Auch der Vortrag von Johanna Fröhlich (Oldenburg) nahm Bezug auf kollektive rechte Identitäten und Narrative. Unter dem Titel „Die übergreifende Dauer des neu-rechten ›Volkes‹“ widmete sie sich der Frage, was eigentlich neu ist an der neuen Rechten. Dazu zeigte sie auf, dass in der neuen Rechten moderne Vorstellungen des Menschenrechtsindividualismus mit Vorstellungen eines homogenen Volkes und so individuelles mit kollektivem Leiden verknüpft wird. Konkret zeichnete sie dies an einem empirischen Fallbeispiel nach: Fröhlich zitierte aus einem Stammtischgespräch, bei dem die gemeinsame Zukunftsvorstellung, dass Deutschland in den nächsten 50 Jahren am Ende sei, wenn man sich jetzt nicht zur Wehr setzte, Gesprächspartner vereinte, die zuvor die widersprüchlichsten Diskussionspositionen über die zukünftige politisch-wirtschaftliche Ausrichtung des Landes vertraten. Um dieses zukünftige, kollektive wie individuelle Leid abzuwenden, müsse man sich in Stellung bringen – und außerdem kann man gleichzeitig durch gesellschaftliche Ausschlusserfahrungen eine Opferrolle als „illegitim Delegitimierte“ für sich reklamieren. Das zum jetzigen Zeitpunkt bereits individuell erlebte oder für die Zukunft antizipierte Leid macht es, so die in der anschließenden Diskussion zugespitzte These, plausibler, sich an den Mythos eines kollektiv leidenden Volkes anzuschließen. Allerdings, so der berechtigte Einwurf aus dem Publikum, bleibt dennoch die Frage, ob ähnliche Mechanismen nicht schon im Nationalsozialismus zum Einsatz kamen – und damit ob diese Verknüpfung von Individuum und Kollektiv ein tatsächlich genuin neues Element der neuen Rechten ist.
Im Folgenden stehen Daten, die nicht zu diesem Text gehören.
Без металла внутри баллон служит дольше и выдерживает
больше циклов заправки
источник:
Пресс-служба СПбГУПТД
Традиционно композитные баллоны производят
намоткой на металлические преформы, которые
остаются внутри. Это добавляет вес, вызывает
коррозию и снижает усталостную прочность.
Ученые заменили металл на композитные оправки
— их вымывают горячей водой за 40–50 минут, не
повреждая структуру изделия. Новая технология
Mit einer Kritik an der Rechtspopulismusforschung begann Leo Roepert (Hamburg) seinen Vortrag über den antisemitischen Gehalt des Rechtspopulismus: Der bisherige Forschungsstand unterstelle dem Rechtspopulismus Deradikalisierungstendenzen sowie einen Wechsel von Antisemitismus zu allgemeinem Rassismus und Islamfeindlichkeit. Schließlich sei das Rechte am Rechtspopulismus, dass der allgemeinen Gegenüberstellung von Volk und Elite ein fremdenfeindliches Element hinzugefügt werde. Roepert zufolge reproduzierten rechtspopulistische Weltbilder allerdings weiterhin alle Strukturmerkmale des Antisemitismus – der Jude als Feindbild werde nur durch elitäre „Globalisten“ ersetzt. Anhand eines Textes des AfD-Politikers Alexander Gauland zeigte Roepert unter Verwendung eines hermeneutischen Antisemitismusbegriffs auf, dass zwar keine expliziten Beschreibungen des Bösen als jüdisch im Rechtspopulismus vorhanden seien, aber dennoch spezifische antisemitische Deutungsmuster verwendet würden und es sich gerade nicht um eine allgemeine Kritik an gesellschaftlichen Eliten handelte. Dementsprechend „frappierend“ ist für Roepert, wie wenig Antisemitismus in der Rechtspopulismusforschung thematisiert wird. Es sei keineswegs davon auszugehen, dass Antisemitismus schlichtweg durch Islamophobie ersetzt wurde oder der Rechtspopulismus als deradikalisiert gelten könne, weil Juden nicht mehr explizit als Feindbild angeführt werden. Stattdessen, so Roeperts Diagnose, findet sich im Rechtspopulismus eine Grundstruktur, mit deren Hilfe die Schwelle zum offenen Antisemitismus schnell überschritten werden kann.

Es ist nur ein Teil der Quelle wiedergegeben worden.